Perceived severity also forms part of threat perception in both Protection Motivation Theory (PMT) and the Extended Parallel Process Model (EPPM). In PMT, severity and vulnerability promote health motivation along with efficacy beliefs, but this is offset by the intrinsic and extrinsic rewards associated with 'unhealthy' behaviour and the costs associated with performing the recommended behaviour. In EPPM, however, the focus is solely on the balance between threat and efficacy beliefs. If efficacy beliefs exceed threat levels then health protective advice is followed (‘danger-control’), whereas if threat beliefs exceed efficacy levels then efforts are focused on managing fear (‘fear-control’).
A number of commentators have observed that if the likelihood of experiencing a particular health problem, its perceived severity, or its perceived controllability is zero, then an individual's motivation to act should also be zero (e.g. Feather, 1982; Weinstein, 2000). One conclusion that some researchers have drawn is that vulnerability, severity and efficacy should combine multiplicatively, so that if any one of these three variables holds a value of zero, motivation will be nil. In line with this reasoning, Rogers' (1975) original formulation of PMT held that severity, vulnerability and response efficacy combined multiplicatively. But the lack of empirical support for the predicted relationships led to a revised model in which severity and vulnerability were summed (Rogers, 1983). Rogers did, however, retain the view that there would be second-order interaction effects between threat appraisal and efficacy appraisal.
In the EPPM, Witte also proposes an additive model, suggesting that vulnerability and severity should be summed, but she argues that threat should be subtracted from efficacy (no interaction between the two is proposed). However Witte also states that threat perceptions need to reach a certain threshold level before people become motivated to consider health protective action, though she does not specify this level in numerical terms (Witte, 1998).
More complex theories. Rogers and Witte opted for additive models following the lack of evidence to support interaction effects between vulnerability and severity, but other researchers have argued that there is a lack of good empirical data to properly test the proposed multiplicative relationships between these two variables. Weinstein (2000) observed the expected multiplicative relationship between vulnerability and severity, but he pointed out the difficulty of demonstrating such a relationship in between group analyses with a sample of less than 400. However, Weinstein (2000) also found evidence for a model that was more complex than a multiplicative one, with the latter model only applying when likelihood judgements were less than 50:50. Maddux and Rogers (1983) also found evidence for a complex model (which they describe as ‘sub-additive’) to describe the relationship between vulnerability, response efficacy and self-efficacy, so the issue of how severity, vulnerability and efficacy combine remains an empirical question.

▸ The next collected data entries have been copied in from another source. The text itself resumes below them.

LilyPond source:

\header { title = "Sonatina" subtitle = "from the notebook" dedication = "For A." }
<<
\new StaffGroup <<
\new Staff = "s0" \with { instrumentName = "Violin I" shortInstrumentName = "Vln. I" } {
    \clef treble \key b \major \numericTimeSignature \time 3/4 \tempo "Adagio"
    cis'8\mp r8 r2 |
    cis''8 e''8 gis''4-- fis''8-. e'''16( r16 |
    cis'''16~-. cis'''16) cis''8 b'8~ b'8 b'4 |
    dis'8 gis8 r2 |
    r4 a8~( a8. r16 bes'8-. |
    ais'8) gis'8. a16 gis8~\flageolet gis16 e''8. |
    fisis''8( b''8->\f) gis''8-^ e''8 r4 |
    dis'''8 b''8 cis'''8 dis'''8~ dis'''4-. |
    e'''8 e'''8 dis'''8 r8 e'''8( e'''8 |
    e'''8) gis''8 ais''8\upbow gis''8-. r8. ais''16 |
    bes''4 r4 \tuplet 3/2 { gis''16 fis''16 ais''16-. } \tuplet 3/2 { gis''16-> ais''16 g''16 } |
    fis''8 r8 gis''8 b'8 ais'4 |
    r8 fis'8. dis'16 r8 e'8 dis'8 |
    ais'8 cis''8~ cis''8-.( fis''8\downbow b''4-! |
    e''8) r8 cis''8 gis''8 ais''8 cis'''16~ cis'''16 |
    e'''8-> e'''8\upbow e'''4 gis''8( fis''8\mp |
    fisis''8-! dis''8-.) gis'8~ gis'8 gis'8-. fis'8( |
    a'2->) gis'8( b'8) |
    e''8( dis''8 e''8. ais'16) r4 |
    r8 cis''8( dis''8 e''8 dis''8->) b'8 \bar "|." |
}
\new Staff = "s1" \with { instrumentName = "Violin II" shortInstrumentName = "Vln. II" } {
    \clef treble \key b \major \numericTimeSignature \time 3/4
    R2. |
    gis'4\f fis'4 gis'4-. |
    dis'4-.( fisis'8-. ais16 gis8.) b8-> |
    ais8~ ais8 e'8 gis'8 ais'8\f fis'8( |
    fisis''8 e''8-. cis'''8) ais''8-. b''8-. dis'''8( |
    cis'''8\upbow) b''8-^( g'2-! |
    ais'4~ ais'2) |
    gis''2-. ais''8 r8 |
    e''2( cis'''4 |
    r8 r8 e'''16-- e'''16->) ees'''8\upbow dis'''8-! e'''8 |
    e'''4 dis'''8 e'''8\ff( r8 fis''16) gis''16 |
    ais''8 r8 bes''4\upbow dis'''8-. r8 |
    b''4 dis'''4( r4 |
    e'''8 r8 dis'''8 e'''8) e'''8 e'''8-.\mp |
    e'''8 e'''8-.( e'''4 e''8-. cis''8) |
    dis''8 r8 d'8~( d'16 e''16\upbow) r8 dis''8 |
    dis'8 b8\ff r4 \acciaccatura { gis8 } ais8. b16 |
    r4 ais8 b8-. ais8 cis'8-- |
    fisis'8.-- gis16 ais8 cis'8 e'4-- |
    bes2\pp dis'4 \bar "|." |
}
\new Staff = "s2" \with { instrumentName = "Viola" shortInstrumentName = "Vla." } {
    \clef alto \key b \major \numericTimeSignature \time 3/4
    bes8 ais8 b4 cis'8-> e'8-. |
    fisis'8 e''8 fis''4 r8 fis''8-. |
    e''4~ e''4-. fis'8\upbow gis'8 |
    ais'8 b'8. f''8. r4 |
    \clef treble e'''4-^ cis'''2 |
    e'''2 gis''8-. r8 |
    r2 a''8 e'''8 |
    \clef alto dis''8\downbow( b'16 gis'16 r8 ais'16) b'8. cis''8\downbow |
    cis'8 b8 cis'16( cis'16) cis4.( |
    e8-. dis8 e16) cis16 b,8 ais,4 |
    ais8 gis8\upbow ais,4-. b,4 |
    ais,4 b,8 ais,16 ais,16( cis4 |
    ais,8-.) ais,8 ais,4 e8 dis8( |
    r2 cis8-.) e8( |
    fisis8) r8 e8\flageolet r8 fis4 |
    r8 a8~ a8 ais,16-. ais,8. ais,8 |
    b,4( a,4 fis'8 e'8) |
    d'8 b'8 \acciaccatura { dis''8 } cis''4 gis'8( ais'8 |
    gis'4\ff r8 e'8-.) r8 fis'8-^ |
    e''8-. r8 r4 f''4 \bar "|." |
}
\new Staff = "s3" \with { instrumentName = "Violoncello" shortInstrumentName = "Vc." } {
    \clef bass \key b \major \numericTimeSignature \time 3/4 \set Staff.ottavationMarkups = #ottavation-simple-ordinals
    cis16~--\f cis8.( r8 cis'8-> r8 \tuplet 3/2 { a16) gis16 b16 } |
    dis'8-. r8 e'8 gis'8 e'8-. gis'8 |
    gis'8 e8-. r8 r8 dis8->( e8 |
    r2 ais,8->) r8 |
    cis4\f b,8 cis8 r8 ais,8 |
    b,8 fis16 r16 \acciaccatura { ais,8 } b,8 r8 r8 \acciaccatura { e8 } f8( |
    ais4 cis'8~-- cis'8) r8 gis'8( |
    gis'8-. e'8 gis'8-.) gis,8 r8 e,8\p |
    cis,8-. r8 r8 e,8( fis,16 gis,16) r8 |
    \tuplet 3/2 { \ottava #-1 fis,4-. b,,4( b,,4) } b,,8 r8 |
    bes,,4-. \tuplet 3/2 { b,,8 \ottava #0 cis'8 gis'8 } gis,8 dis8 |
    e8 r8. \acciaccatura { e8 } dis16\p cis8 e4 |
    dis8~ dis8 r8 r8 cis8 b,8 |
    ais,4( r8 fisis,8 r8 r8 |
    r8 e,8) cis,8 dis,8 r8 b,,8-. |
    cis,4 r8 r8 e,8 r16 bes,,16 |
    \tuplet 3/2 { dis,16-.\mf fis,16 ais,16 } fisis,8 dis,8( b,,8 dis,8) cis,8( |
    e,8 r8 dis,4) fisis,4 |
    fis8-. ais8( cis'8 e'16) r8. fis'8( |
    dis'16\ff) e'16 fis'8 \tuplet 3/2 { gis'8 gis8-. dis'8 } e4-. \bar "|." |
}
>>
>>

Evidence for The role of severity in predicting behavioural intentions and behaviour. A number of systematic reviews of the predictive utility of severity have been conducted. These have assessed the value of particular theories (e.g. the HBM: Harrison et al., 1992; and PMT: Milne et al., 2000) or the role of perceived vulnerability and severity perceptions in motivating particular behaviours (e.g. uptake of vaccination: Brewer et al., 2007; condom use: Albarracin et al., 2005). In the review of research using Protection Motivation Theory to explain the performance of early detection and prevention behaviours, small but significant associations were observed between perceived severity and both intention and concurrent behaviour, but no significant relationship was found between severity and subsequent behaviour (Milne et al., 2000). In Harrison and colleagues' review of Health Belief Model variables in predicting health behaviours, evidence was found for a small but significant relationship between perceived severity and behaviour in prospective studies (Harrison et al., 1992). Although both of these reviews included studies where the relationship between severity and behaviour may have been obscured because of methodological weaknesses, a meta-analysis looking at the relationship between vulnerability, severity and behaviour, which omitted poorer quality studies, found a small to moderate association between severity and uptake of vaccinations in prospective studies (Brewer et al., 2007). Each of these three reviews examined direct associations between severity and intention/behaviour; they did not assess how severity may interact with other beliefs such as perceived vulnerability. In addition, they all focused on non-experimental studies, thus providing only indirect evidence that severity plays a causal role in behaviour. One review of experimental studies designed to increase condom use found that perceived severity was related to condom use under certain conditions (Albarracin et al., 2005). However the mediational analysis, looking at how the interventions actually worked, combined severity together with likelihood under the broader umbrella of 'threat' and did not report the findings specific to severity alone.